I began: “The other night I was at Sign Language class. I knew I needed to talk with Doris and ask her to give a message to her husband for me because I needed him to play a disciple… So without thinking, when I saw her, I yelled down the hall, ‘Doris, I need to talk to you about your husband, Les. I need a John.’ Can you believe it? With twelve the disciples to choose from, I have to pick that one. I mean, why couldn’t I have said, ‘Doris, I need to talk to you about your husband Les. I need a Peter.’
There was a moment of awkward silence as it occurred to me what I had just said. Embarrassed, I hung my head. When I looked up, thirteen men were rolling off their seats, shaking with laughter, and one of them was trying to stuff a script in his mouth. Realizing there was no way to survive this without a moment to compose myself, I headed toward the door. Just as I opened it, I heard a voice call out behind me, “Thank God there wasn’t a disciple named Richard.”
My love of the Living Last Supper knew no bounds. We performed it in full costume in Cuba at the Guantanamo Bay Chapel. We even gave a recitation of it on Maundy Thursday in Iraq with the enemy not far away. Of course, in the camp, everyone was in uniform and armed, and we didn’t bother posing like the painting, but thirteen people (including women) read the parts before we shared in Holy Communion. One would think simplifying it in this way would make it less memorable. One would be wrong. Enthusiastic to the nth degree, the Senior Psychiatrist with our unit asked me for his part the day before so he could memorize it. I told him that wasn’t necessary, but he was insistent. When it was his turn to present his monologue he stood up, placed his hands firmly on his hips and looked around, just as the script instructed him.
“I am Simon Peter,” he began. “I was a fisherman when my brother Andrew brought me to Jesus. Jesus looked at me and said ‘Your name shall be Cephas, meaning Rock or Stone‘. Maybe he saw already in me the faith and steadfastness that I would yearn for and which would take so long to grow. I was so headstrong and my impulsive spirit caused me to do and say many things for which I am now sorry. In the Garden of Gethsemane, when the mob came after Jesus, I drew my sword to protect him and cut off the ear of a slave.”
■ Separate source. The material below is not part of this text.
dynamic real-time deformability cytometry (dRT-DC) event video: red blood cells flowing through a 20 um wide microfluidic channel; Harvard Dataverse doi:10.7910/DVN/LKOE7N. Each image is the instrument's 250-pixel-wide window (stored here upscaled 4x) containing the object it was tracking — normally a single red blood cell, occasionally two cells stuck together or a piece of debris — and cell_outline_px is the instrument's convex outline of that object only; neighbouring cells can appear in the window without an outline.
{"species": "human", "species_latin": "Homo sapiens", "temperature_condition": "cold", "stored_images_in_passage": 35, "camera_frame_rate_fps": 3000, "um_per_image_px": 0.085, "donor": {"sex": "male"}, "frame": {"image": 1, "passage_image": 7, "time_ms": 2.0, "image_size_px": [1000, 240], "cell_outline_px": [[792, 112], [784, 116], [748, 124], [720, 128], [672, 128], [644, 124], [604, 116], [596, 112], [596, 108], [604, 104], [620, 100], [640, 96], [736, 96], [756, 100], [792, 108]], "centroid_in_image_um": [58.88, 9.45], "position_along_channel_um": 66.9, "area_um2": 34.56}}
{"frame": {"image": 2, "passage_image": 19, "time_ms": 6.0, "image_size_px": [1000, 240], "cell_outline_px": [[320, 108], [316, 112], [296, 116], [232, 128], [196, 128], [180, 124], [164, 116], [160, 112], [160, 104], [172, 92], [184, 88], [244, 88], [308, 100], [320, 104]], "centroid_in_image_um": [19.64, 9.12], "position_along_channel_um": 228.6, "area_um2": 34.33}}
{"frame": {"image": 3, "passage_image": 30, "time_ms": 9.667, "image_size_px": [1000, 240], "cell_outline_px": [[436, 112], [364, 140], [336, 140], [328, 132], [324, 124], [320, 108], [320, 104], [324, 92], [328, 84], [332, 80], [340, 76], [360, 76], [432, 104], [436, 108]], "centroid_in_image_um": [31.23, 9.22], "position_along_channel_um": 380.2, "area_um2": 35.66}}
Now at this point in the script, the stage direction told him to draw his sword for emphasis, but he didn’t have a sword. So instead he drew his nine-millimeter pistol and waved it furiously in the air. With that, the congregation hit the deck, afraid that at any minute they might be taken out by a shrink. I winced and shook my head at him, and sheepishly, he holstered his weapon. Then he continued to speak, without missing a line.
When amateurs perform a liturgical drama, it should be no surprise that things could go wrong, stupid or crazy. But that doesn’t make their offering any less valuable or inspirational. The word “amateur” comes from the Latin “amator” which means “lover.” So those guys in silly beards and oversized dresses anxiously reciting lines that took weeks to memorize are doing it so the people they love can hear the word of God they love and draw ever closer to the God who is love. Perhaps in all our human frailty, that is our best.